Counter-World Experience est un jeune trio allemand de jazz-métal progressif, qui s’il n’est plus inconnu des habitués de MW, le sera peut-être des autres tant il semble rester discret sur la scène progressive internationale. Une discrétion qui trouve sans doute son origine dans le style musical pratiqué, une sorte de jazz-fusion aux accents métalliques et progressifs, agrémenté de quelques touches atmosphériques plus ou moins bien intégrées. « Metronomicon », quatrième album du combo, poursuit sur cette voie purement instrumentale, technique et complexe, requérant de l’auditeur une attention constante.
Mon collègue Struck avait repéré dans l’album précédent trois parties bien distinctes, correspondant à différentes approches musicales rompant quelque peu la cohésion de l’ensemble. Ici, ce n’est plus tout à fait le cas, les neuf titres du disque composant un tout plus homogène, même si deux morceaux sortent à première vue du lot : "Fuego Barbarico" tout d’abord, avec son introduction flamenco, sa rythmique latino et ses nombreux soli posés sur une cadence espagnole agressive triturée en tous sens ; "Youth" ensuite, moins convaincant car curieusement lancé par un beat techno atmosphérique que l’on retrouve plus loin, intercalé entre riffs pesants, soli véloces et transitions minimalistes.
"Digital Dust" et "End Of The Past" se distinguent également dans une veine plus expérimentale, mais restent globalement conformes à la couleur musicale dominante de l’album. Le premier s’ouvre sur un piano solo virtuose, dissonant et déstructuré, que prolongent des arrangements de cordes (joués au clavier) chargés d’une tension qui ne nous quittera pas le long des cinq minutes du morceau ; le second propose, après une première partie jazz-métal relativement traditionnelle, une longue incursion dans la musique classique assurée par un ensemble de cordes inventif et sensible qui n’est pas sans rappeler Brahms ou, référence assurément plus moderne, les Québécois de MMCircle. Ce dernier morceau apporte une fraîcheur acoustique qu’il convient de saluer avec enthousiasme !

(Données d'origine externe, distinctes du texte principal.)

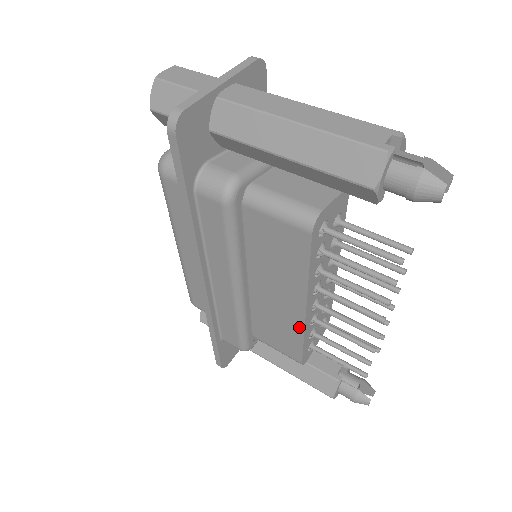
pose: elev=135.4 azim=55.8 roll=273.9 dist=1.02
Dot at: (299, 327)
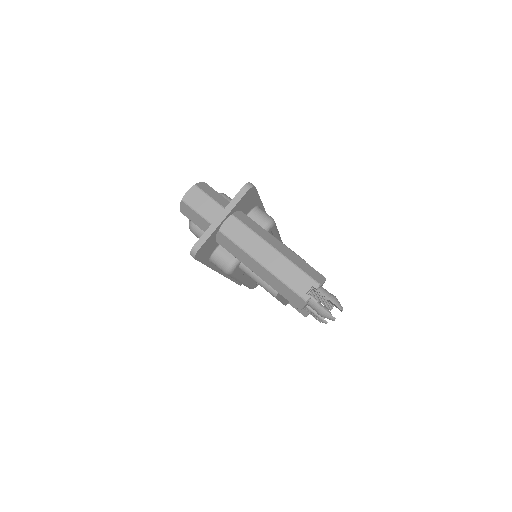
Dot at: occluded
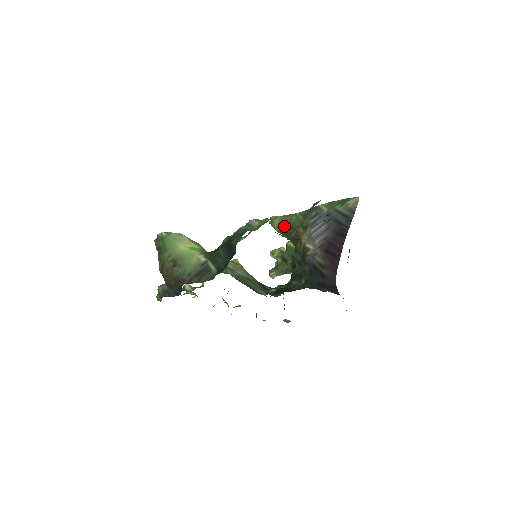
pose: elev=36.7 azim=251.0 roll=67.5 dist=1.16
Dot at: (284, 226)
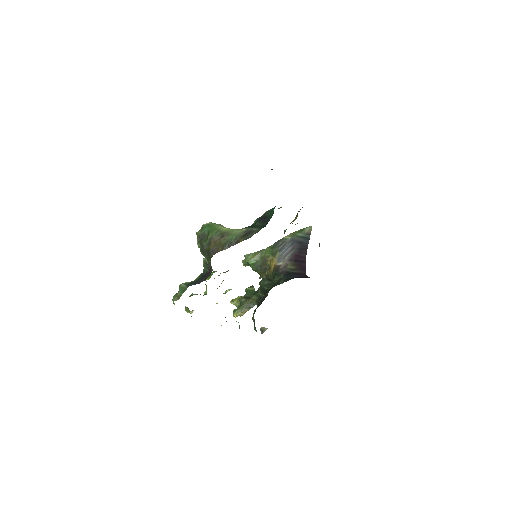
Dot at: (256, 259)
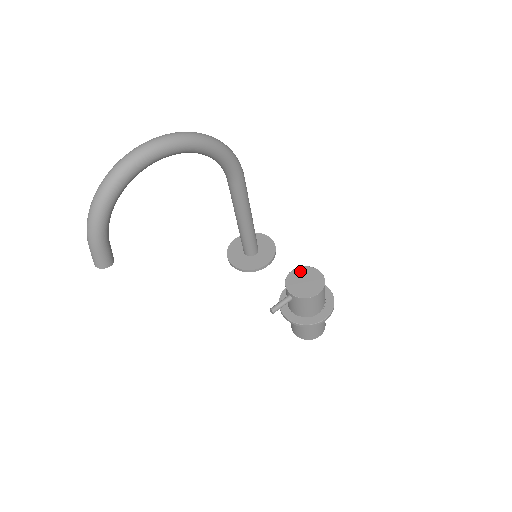
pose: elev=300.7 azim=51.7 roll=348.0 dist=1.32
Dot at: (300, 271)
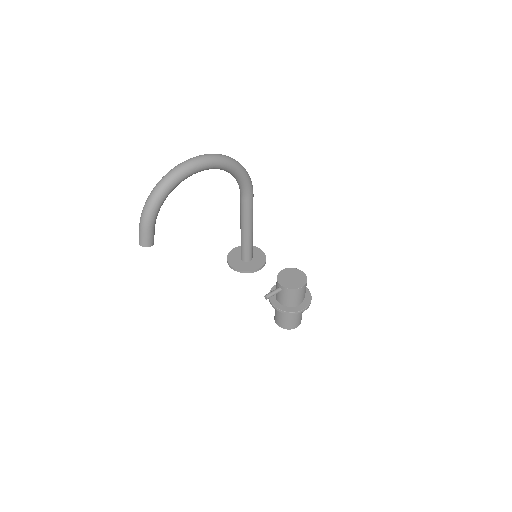
Dot at: (288, 271)
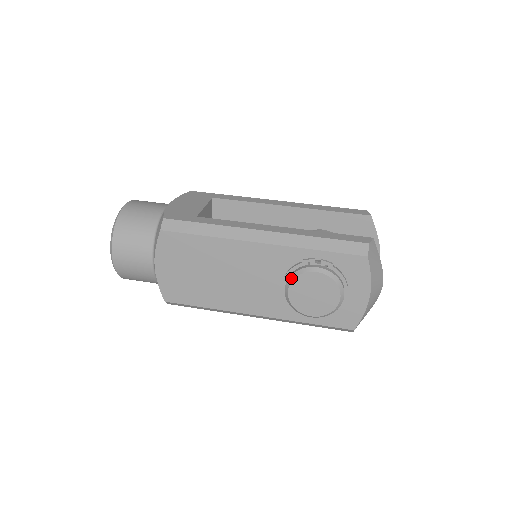
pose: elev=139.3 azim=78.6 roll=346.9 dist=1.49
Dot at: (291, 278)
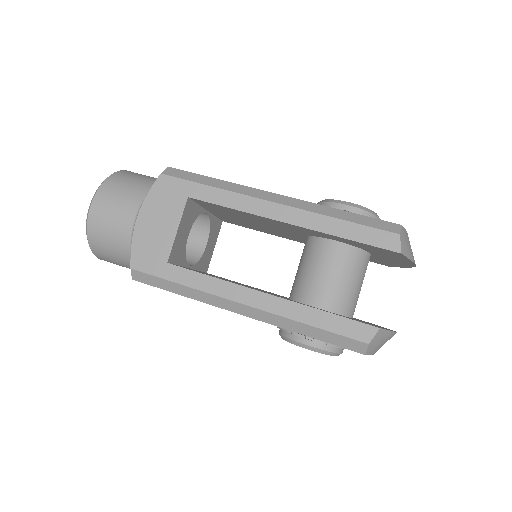
Dot at: (282, 337)
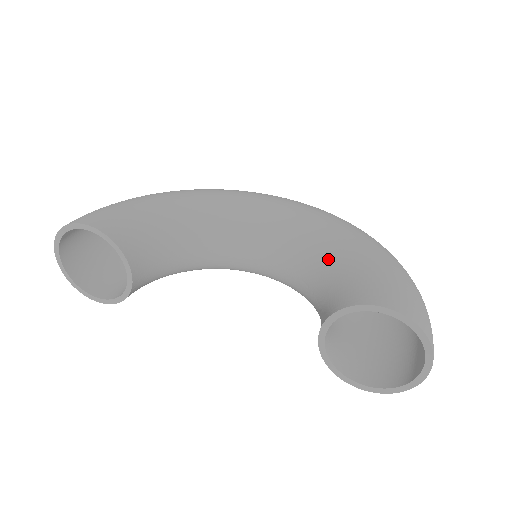
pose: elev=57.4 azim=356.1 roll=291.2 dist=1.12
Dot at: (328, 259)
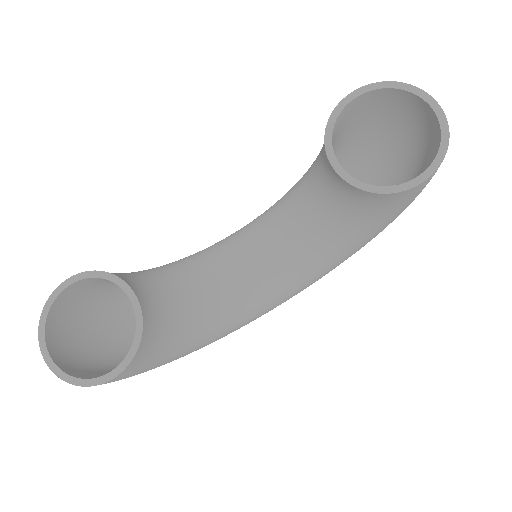
Dot at: (304, 178)
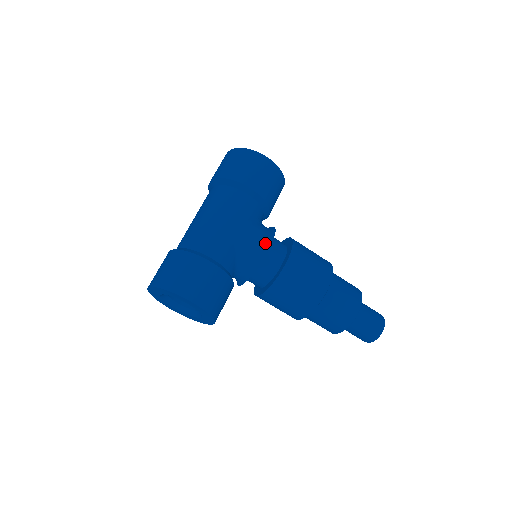
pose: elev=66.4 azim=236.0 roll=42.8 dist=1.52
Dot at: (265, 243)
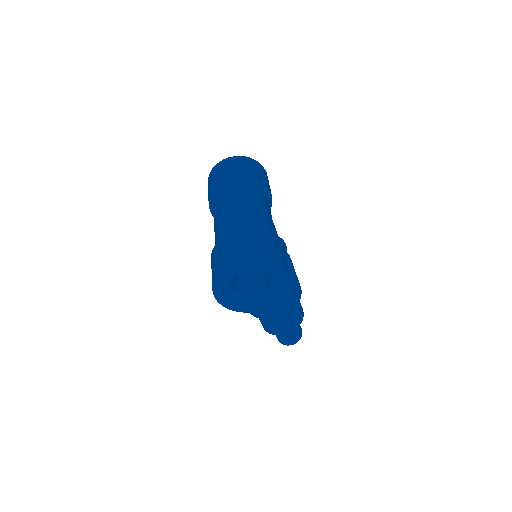
Dot at: (281, 243)
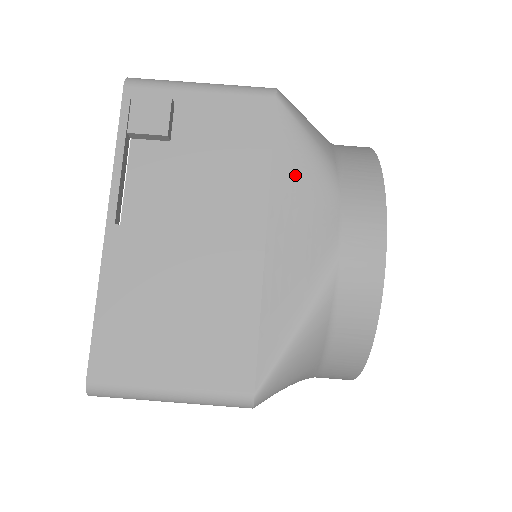
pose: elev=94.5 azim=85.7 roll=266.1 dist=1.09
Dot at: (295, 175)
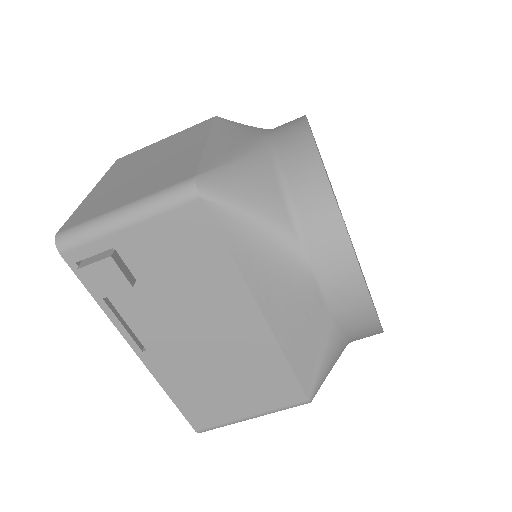
Dot at: (260, 261)
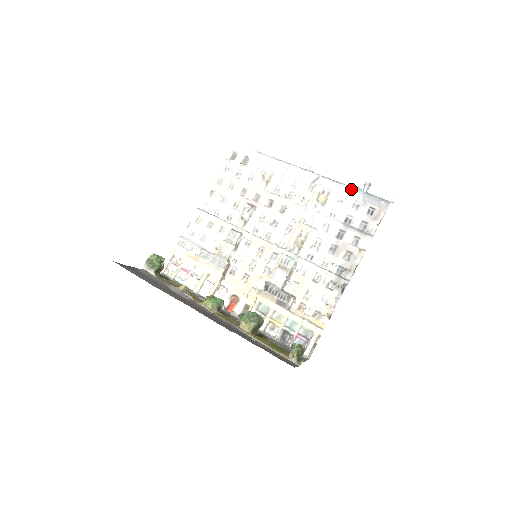
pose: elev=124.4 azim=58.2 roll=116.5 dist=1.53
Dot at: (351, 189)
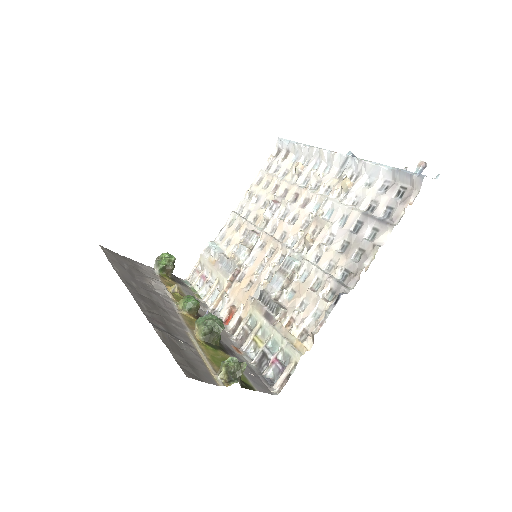
Dot at: (380, 166)
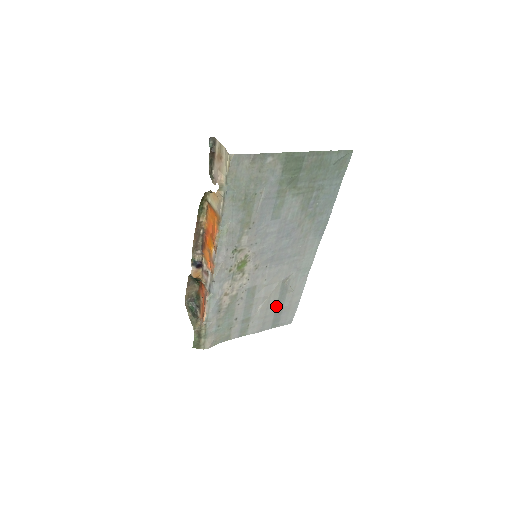
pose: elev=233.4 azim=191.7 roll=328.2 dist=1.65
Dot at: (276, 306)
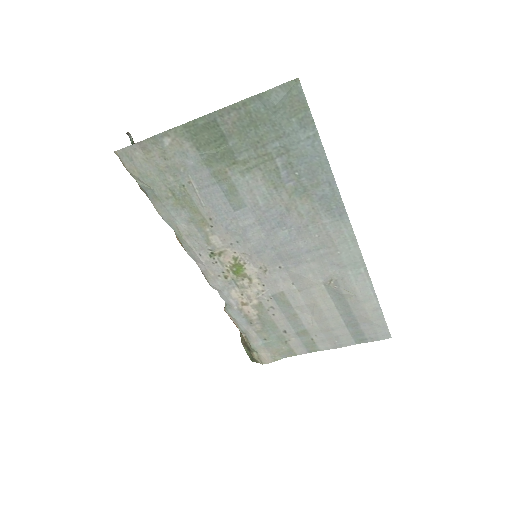
Dot at: (340, 315)
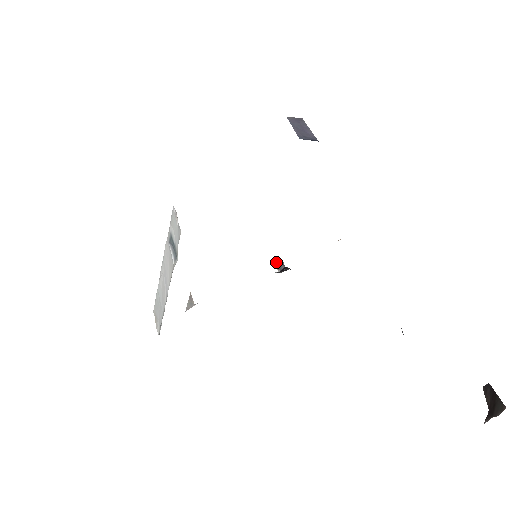
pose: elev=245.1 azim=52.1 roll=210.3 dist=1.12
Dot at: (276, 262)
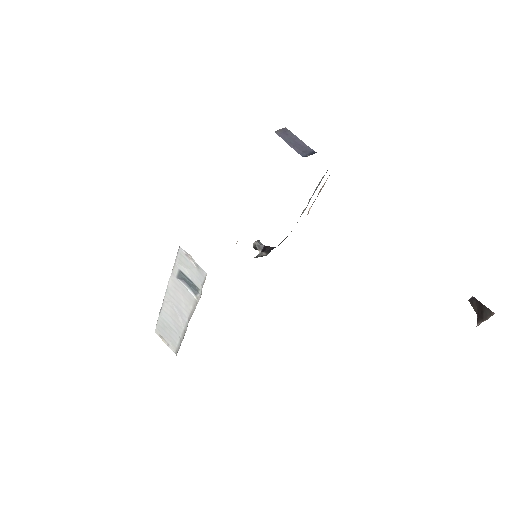
Dot at: (254, 244)
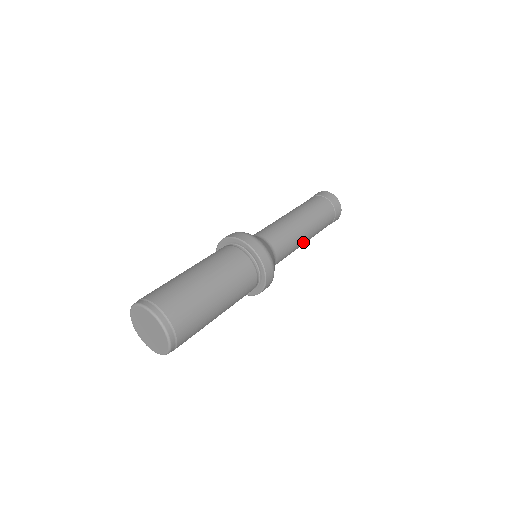
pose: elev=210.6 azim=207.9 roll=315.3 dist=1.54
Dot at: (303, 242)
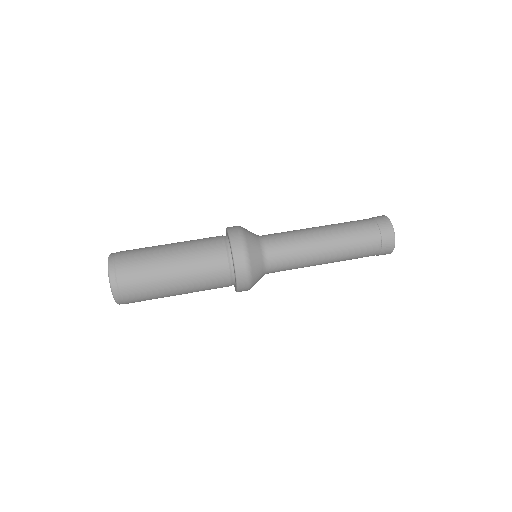
Dot at: (319, 248)
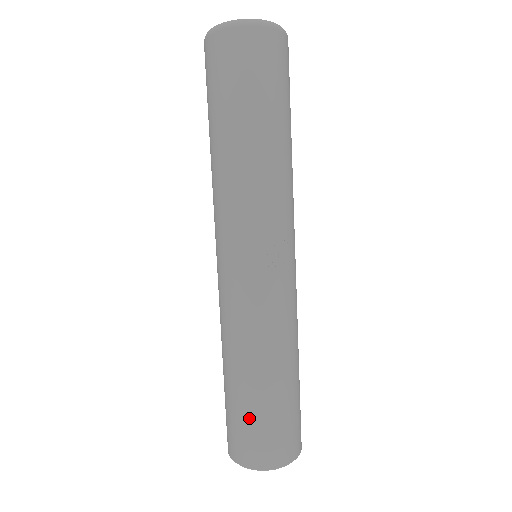
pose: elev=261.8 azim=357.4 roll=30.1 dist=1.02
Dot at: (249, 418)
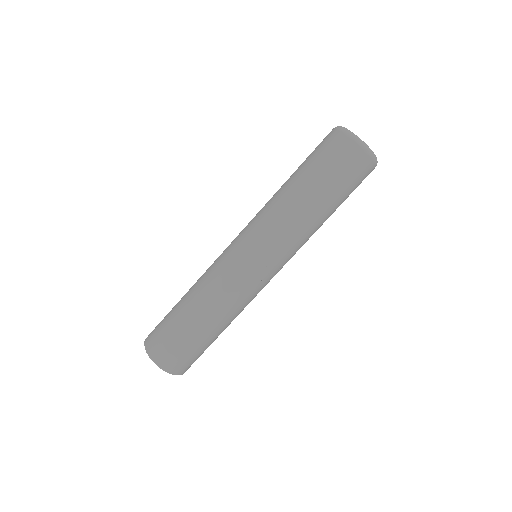
Dot at: (179, 337)
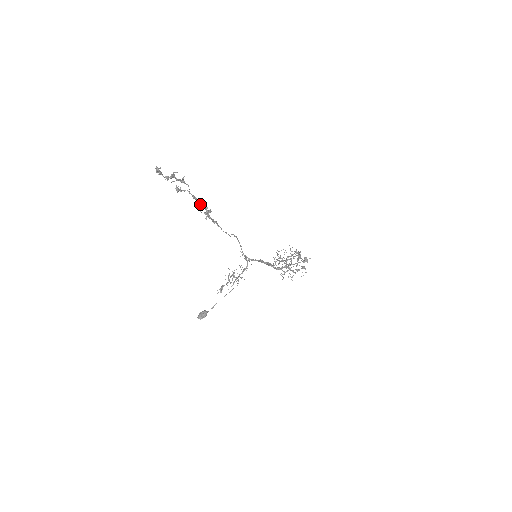
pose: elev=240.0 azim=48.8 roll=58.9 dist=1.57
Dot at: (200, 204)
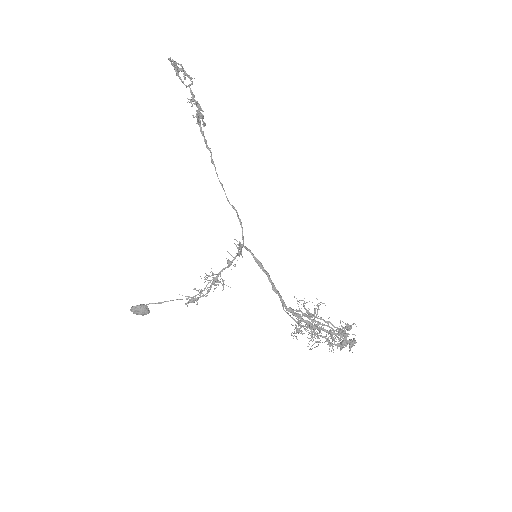
Dot at: (195, 103)
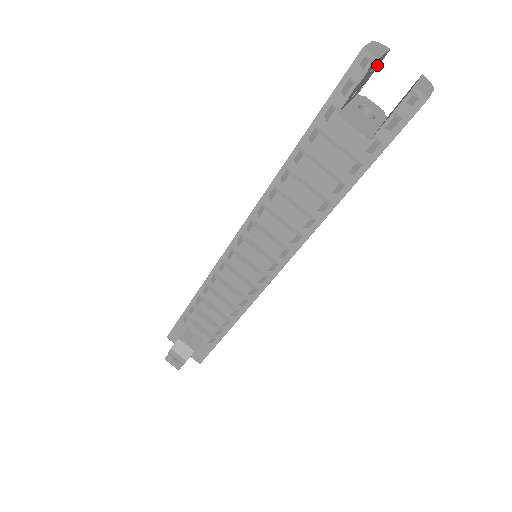
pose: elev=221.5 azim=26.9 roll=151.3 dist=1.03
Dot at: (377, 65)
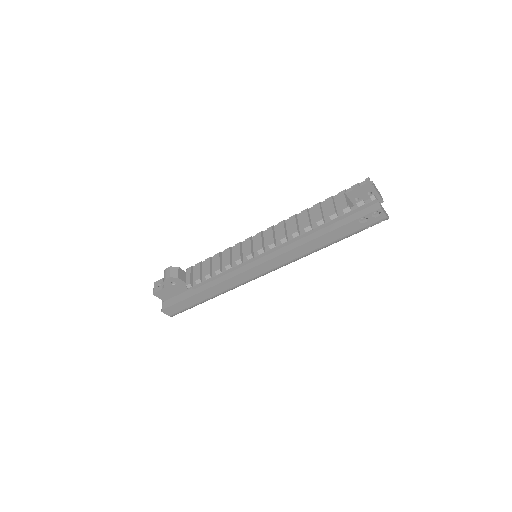
Dot at: occluded
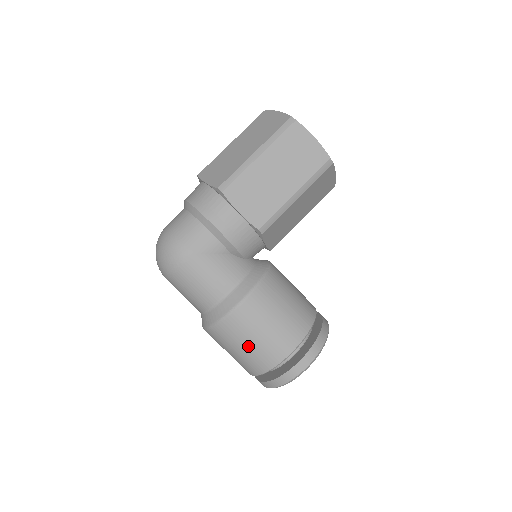
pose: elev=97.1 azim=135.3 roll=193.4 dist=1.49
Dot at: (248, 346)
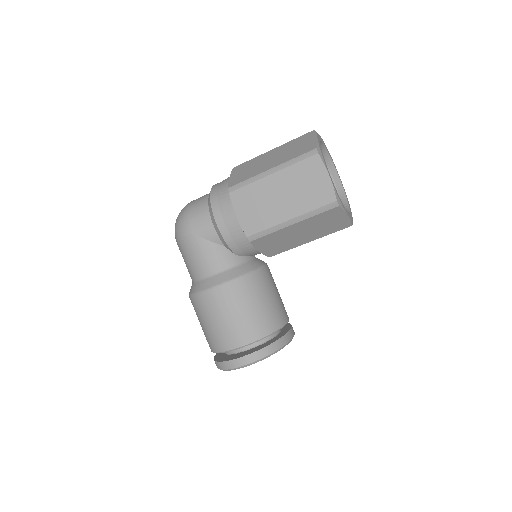
Dot at: (206, 325)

Car les cinq titres restants, s’ils nous ménagent quelques plages de repos, restent majoritairement électriques, touffus et labyrinthiques. Les suites de riffs syncopés et arythmiques (écouter l’introduction de "Metronomicon" par exemple), caractéristiques du genre, ne sont pas pour autant ce qui demeurera le plus marquant ; de même les soli, remarquablement exécutés par un Benjamin Schwenen sous perfusion McLaughlinienne et Holdsworthienne, ne révolutionnent pas vraiment le monde du jazz-fusion.
Curieusement, ce sont plutôt les parties atmosphériques qui révèlent l’identité du groupe, ainsi que quelques trouvailles mélodiques. A cet égard, "Metis" et sa descente d’arpèges néo-classique conclue par une jolie trille baroque place la barre très haut ; et c’est sur ce même morceau que le combo nous gratifie d’une rythmique régressive on ne peut plus efficace, immédiatement suivie d’un solo mélodique prolongeant le souffle épique ressenti dès les premières notes de la pièce. Quant à "Deep Water", il s’agit certainement du morceau le plus fin de l’album, principalement composé d’arpèges apaisants édifiés sur de longues nappes éthérées, tandis que Sebastian Hoffmann se fend à la basse d’un solo jazzy supporté par un subtil hommage à l’arpège ouvrant "Tubullar Bells Part I" du génial Mike Oldfield. Le final, plus agressif, ne gâche en rien la beauté de cet instant privilégié qui prouve, si besoin il y avait, la diversité et la qualité de ce nouvel album.
Aussi Counter-World Experience, certes un cran en dessous de groupes comme Gordian Knot ou Spaced Out avec lesquels il partage une commune démarche, réussit-il un « Metronomicon » hautement recommandable pour les amateurs de jazz-fusion musclé autant que de métal atmosphérique à tendance progressive ; gageons que ceux-ci représentent un vivier d’auditeurs suffisamment fourni pour assurer à ce trio une reconnaissance incontestablement méritée.